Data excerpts
....................

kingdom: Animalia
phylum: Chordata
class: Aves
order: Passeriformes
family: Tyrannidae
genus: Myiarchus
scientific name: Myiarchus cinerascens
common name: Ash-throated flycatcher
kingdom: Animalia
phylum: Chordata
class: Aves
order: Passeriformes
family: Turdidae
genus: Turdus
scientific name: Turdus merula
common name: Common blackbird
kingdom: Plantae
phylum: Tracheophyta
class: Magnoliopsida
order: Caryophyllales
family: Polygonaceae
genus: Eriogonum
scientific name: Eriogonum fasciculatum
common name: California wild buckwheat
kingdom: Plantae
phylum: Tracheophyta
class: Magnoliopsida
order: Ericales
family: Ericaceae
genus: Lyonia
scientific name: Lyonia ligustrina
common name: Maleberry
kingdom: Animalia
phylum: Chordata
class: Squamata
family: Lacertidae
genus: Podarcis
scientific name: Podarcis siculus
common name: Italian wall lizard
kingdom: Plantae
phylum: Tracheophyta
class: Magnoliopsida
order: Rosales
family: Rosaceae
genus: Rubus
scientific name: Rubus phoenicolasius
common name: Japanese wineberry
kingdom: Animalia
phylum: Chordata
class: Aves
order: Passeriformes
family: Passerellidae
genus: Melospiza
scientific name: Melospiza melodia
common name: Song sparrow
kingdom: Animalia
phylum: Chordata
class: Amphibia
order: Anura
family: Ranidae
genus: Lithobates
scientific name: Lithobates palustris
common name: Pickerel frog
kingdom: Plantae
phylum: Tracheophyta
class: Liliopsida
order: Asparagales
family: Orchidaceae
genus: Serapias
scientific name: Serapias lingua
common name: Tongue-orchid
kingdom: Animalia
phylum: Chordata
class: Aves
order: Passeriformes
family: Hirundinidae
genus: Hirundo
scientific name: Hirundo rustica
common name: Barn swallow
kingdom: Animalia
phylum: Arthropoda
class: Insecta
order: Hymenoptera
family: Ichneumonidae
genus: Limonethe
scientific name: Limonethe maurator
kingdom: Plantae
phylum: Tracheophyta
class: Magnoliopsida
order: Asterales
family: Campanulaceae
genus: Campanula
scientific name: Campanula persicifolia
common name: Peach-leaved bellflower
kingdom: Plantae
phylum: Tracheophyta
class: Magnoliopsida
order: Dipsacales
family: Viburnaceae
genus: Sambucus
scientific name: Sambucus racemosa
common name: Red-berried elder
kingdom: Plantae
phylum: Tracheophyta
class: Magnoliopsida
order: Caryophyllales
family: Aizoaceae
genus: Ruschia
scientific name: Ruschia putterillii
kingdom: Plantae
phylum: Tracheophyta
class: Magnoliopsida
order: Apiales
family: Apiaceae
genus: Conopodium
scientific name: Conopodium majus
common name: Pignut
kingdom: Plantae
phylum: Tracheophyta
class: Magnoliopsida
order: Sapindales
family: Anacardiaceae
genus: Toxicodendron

....................

To be done -
Reproduce every line of the listing above word for word, in the same order.

In response -
kingdom: Animalia
phylum: Chordata
class: Aves
order: Passeriformes
family: Tyrannidae
genus: Myiarchus
scientific name: Myiarchus cinerascens
common name: Ash-throated flycatcher
kingdom: Animalia
phylum: Chordata
class: Aves
order: Passeriformes
family: Turdidae
genus: Turdus
scientific name: Turdus merula
common name: Common blackbird
kingdom: Plantae
phylum: Tracheophyta
class: Magnoliopsida
order: Caryophyllales
family: Polygonaceae
genus: Eriogonum
scientific name: Eriogonum fasciculatum
common name: California wild buckwheat
kingdom: Plantae
phylum: Tracheophyta
class: Magnoliopsida
order: Ericales
family: Ericaceae
genus: Lyonia
scientific name: Lyonia ligustrina
common name: Maleberry
kingdom: Animalia
phylum: Chordata
class: Squamata
family: Lacertidae
genus: Podarcis
scientific name: Podarcis siculus
common name: Italian wall lizard
kingdom: Plantae
phylum: Tracheophyta
class: Magnoliopsida
order: Rosales
family: Rosaceae
genus: Rubus
scientific name: Rubus phoenicolasius
common name: Japanese wineberry
kingdom: Animalia
phylum: Chordata
class: Aves
order: Passeriformes
family: Passerellidae
genus: Melospiza
scientific name: Melospiza melodia
common name: Song sparrow
kingdom: Animalia
phylum: Chordata
class: Amphibia
order: Anura
family: Ranidae
genus: Lithobates
scientific name: Lithobates palustris
common name: Pickerel frog
kingdom: Plantae
phylum: Tracheophyta
class: Liliopsida
order: Asparagales
family: Orchidaceae
genus: Serapias
scientific name: Serapias lingua
common name: Tongue-orchid
kingdom: Animalia
phylum: Chordata
class: Aves
order: Passeriformes
family: Hirundinidae
genus: Hirundo
scientific name: Hirundo rustica
common name: Barn swallow
kingdom: Animalia
phylum: Arthropoda
class: Insecta
order: Hymenoptera
family: Ichneumonidae
genus: Limonethe
scientific name: Limonethe maurator
kingdom: Plantae
phylum: Tracheophyta
class: Magnoliopsida
order: Asterales
family: Campanulaceae
genus: Campanula
scientific name: Campanula persicifolia
common name: Peach-leaved bellflower
kingdom: Plantae
phylum: Tracheophyta
class: Magnoliopsida
order: Dipsacales
family: Viburnaceae
genus: Sambucus
scientific name: Sambucus racemosa
common name: Red-berried elder
kingdom: Plantae
phylum: Tracheophyta
class: Magnoliopsida
order: Caryophyllales
family: Aizoaceae
genus: Ruschia
scientific name: Ruschia putterillii
kingdom: Plantae
phylum: Tracheophyta
class: Magnoliopsida
order: Apiales
family: Apiaceae
genus: Conopodium
scientific name: Conopodium majus
common name: Pignut
kingdom: Plantae
phylum: Tracheophyta
class: Magnoliopsida
order: Sapindales
family: Anacardiaceae
genus: Toxicodendron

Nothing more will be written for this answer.